Study questions:
**1.** Answer these questions from the article on Through a Crooked Sun.
(a) On what date was the UK edition released?
(b) Where did Robinson make the Llama Blues EP available?
(c) Who produced the album?
**2.** Carry the article on the album Through a Crooked Sun further, starting after its last sentence.
(Passage provided begins)
Studio album by Rich Robinson
- Released: October 11, 2011
- Recorded: 2011
- Genre: Blues rock, hard rock
- Label: Circle Sound, Thirty Tigers
- Producer: Rich Robinson

Rich Robinson chronology
| Paper (2004) | Through a Crooked Sun (2011) | The Ceaseless Sight (2014) |

= Through a Crooked Sun =

Through a Crooked Sun is the second solo album from Black Crowes guitarist Rich Robinson. This album contains twelve studio tracks and features guest appearances by Warren Haynes, John Medeski, Karl Berger and Larry Campbell. The UK edition was released on March 26, 2012. The title of the album was taken from Look Through My Window, a song from the EP Llama Blues.

Professional ratings
Review scores
| Source | Rating |
| AllMusic |  |

==Track listing==
1. "Gone Away"
2. "It's Not Easy"
3. "Lost and Found"
4. "I Don't Hear the Sound of You"
5. "Hey Fear"
6. "All Along the Way"
7. "Follow You Forever"
8. "Standing On the Surface of the Sun"
9. "Bye Bye Baby"
10. "Falling Again"
11. "Station Man"
12. "Fire Around"
13. "By The Light of The Sunset Moon" (UK Edition bonus track, from the Llama Blues EP)
14. "Look Through My Window" (UK Edition bonus track, from the Llama Blues EP)
15. "Broken Stick Crown" (UK Edition bonus track, from the Llama Blues EP)
16. "Run Run" (UK Edition bonus track, from the Llama Blues EP)

==Bonus EP==
At independent record stores and at live performances, Robinson made available a four-song EP entitled Llama Blues. Intended as a companion to the full-length album, Llama Blues featured blues-based tracks similar in sound to the full LP's final track, "Fire Around." The EP was also available in MP3 format from some digital retailers, and the UK/European edition of Through A Crooked Sun included the songs as bonus tracks at the end of the album.
(Passage provided ends)
(Given data begins)
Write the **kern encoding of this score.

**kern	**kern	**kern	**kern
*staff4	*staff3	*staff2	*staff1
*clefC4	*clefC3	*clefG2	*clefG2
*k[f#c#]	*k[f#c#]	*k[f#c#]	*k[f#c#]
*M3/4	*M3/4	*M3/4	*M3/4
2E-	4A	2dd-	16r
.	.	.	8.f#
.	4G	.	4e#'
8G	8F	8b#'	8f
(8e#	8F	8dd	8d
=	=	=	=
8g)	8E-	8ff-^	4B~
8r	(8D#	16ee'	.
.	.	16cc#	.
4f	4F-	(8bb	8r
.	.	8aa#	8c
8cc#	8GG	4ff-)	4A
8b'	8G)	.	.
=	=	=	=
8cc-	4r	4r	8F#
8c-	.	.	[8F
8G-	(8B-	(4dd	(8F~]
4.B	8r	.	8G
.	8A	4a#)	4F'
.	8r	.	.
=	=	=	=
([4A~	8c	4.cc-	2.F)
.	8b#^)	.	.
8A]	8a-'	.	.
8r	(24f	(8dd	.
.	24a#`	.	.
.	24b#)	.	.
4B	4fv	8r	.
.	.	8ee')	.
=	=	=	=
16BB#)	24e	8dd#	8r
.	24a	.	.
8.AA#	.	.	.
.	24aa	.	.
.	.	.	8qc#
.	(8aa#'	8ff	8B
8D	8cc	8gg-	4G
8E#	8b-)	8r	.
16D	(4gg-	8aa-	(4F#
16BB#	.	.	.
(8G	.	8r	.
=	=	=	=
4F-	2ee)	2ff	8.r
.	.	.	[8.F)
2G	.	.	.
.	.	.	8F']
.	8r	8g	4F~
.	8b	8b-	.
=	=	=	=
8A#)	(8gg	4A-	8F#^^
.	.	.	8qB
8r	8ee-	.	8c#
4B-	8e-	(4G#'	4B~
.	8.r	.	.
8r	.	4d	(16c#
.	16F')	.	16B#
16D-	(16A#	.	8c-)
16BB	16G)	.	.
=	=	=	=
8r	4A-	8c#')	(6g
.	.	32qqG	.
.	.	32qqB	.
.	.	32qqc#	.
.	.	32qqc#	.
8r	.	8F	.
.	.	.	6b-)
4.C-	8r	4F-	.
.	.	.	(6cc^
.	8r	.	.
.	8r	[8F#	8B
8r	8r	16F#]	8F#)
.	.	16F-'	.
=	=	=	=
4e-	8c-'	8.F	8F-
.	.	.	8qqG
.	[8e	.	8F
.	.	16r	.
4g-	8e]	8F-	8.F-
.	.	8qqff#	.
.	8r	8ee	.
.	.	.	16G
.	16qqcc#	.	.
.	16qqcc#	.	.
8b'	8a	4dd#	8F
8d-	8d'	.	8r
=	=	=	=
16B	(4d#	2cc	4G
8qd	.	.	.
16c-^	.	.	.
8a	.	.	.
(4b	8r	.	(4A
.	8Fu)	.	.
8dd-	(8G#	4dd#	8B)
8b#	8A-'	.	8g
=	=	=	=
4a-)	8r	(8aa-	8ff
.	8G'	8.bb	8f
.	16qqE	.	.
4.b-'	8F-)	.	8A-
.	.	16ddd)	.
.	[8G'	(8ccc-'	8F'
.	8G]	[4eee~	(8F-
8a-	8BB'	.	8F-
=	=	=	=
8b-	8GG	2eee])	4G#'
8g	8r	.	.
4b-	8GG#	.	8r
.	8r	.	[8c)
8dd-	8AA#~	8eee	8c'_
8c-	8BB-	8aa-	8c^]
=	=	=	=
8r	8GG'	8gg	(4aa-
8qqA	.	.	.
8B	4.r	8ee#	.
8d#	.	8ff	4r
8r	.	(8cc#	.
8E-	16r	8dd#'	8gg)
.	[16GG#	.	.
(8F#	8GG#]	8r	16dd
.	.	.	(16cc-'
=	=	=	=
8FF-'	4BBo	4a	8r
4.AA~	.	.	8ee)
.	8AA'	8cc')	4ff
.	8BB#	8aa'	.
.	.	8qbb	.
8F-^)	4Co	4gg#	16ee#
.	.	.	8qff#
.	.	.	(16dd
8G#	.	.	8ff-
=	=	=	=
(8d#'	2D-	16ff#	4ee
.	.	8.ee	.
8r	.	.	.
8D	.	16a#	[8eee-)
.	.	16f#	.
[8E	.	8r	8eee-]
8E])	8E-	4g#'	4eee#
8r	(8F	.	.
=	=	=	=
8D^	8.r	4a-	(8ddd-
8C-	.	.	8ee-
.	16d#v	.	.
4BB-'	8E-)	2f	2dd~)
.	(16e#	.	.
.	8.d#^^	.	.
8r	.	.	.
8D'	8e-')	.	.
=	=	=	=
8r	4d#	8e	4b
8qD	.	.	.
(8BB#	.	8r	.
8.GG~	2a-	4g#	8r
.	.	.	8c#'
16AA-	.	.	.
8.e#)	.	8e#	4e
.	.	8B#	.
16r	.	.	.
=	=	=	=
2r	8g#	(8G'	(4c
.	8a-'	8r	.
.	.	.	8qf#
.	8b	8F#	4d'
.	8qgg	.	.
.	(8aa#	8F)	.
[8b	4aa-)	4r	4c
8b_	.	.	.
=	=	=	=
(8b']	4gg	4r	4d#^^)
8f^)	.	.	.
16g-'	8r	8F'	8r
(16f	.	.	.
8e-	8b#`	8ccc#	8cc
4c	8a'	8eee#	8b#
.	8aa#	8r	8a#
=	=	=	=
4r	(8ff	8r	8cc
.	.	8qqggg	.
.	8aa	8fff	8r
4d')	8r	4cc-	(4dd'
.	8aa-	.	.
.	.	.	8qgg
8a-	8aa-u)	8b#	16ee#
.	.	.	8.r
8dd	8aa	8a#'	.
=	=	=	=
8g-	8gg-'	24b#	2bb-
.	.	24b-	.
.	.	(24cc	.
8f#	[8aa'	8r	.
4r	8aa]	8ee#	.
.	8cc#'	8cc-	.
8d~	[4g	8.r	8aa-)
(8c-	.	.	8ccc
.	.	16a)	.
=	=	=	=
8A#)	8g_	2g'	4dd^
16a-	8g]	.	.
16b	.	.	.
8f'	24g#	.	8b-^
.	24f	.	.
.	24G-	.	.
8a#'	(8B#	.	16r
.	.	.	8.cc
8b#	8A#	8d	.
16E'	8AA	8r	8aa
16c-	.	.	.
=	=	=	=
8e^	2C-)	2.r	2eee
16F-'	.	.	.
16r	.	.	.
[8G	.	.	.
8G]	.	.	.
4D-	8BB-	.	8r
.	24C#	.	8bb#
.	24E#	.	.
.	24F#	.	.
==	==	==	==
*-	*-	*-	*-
(Given data ends)
Numbered answers:
**1.**
(a) March 26, 2012.
(b) At independent record stores and at live performances.
(c) Rich Robinson.

**2.**
Tracklist
1. "By The Light of The Sunset Moon"
2. "Look Through My Window"
3. "Broken Stick Crown"
4. "Run Run"

==Credits==
"Gone Away":

Rich Robinson: guitars, vocals, bass

Joe Magistro: drums, percussion

Steve Molitz: keyboards

"It's Not Easy":

Rich Robinson: guitars, vocals, bass

Joe Magistro: drums, percussion

Steve Molitz: keyboards

"Lost and Found":

Rich Robinson: guitars, vocals, bass

Joe Magistro: drums, percussion

Steve Molitz: keyboards

"I Don't Hear the Sound of You":

Rich Robinson: guitars, vocals, bass, organ

Joe Magistro: drums, percussion

Steve Molitz: keyboards

Karl Berger: metallophone

John Lindberg: upright bass

"Hey Fear":

Rich Robinson: guitars, vocals, bass

Joe Magistro: drums, percussion

Steve Molitz: keyboards

"All Along the Way":

Rich Robinson: guitars, vocals

Joe Magistro: drums, percussion

"Follow You Forever":

Rich Robinson: guitars, vocals, bass, organ

Joe Magistro: drums, percussion

Karl Berger: piano

"Standing On the Surface of the Sun":

Rich Robinson: guitars, vocals, bass

Joe Magistro: drums, percussion

Steve Molitz: keyboards

"Bye Bye Baby":

Rich Robinson: guitars, vocals, bass

Joe Magistro: drums, percussion

Steve Molitz: keyboards

Warren Haynes: slide guitar, acoustic guitar

Larry Campbell: pedal steel

John Lindberg: upright bass

"Falling Again":

Rich Robinson: guitars, vocals, bass

Joe Magistro: drums, percussion

Steve Molitz: keyboards

Larry Campbell: pedal steel

"Station Man":

Rich Robinson: guitars, vocals, bass

Joe Magistro: drums, percussion

Steve Molitz: keyboards

John Medeski: keyboards

Dana Thompson: vocals

"Fire Around":

Rich Robinson: guitars, vocals, bass

Joe Magistro: drums, percussion

Steve Molitz: keyboards

Produced by: Rich Robinson

Engineered by: Chris Bittner

Mixed by: Chris Bittner and Mike Birnbaum

Mastered at Sterling Sound by: Chris Athens

Recorded and mixed at Applehead Studios

All songs written by: Rich Robinson, except "Station Man" written by: Danny Kirwan / Jeremy Spencer / John McVie.

==Song notes==
"Standing On the Surface of the Sun" featured a portion of an abandoned song found on a Black Crowes rehearsal tape for what would become the sessions for their 2001 album, Lions.
"Station Man" was originally released by Fleetwood Mac on their album Kiln House (1970). It was the first of their post-Peter Green albums.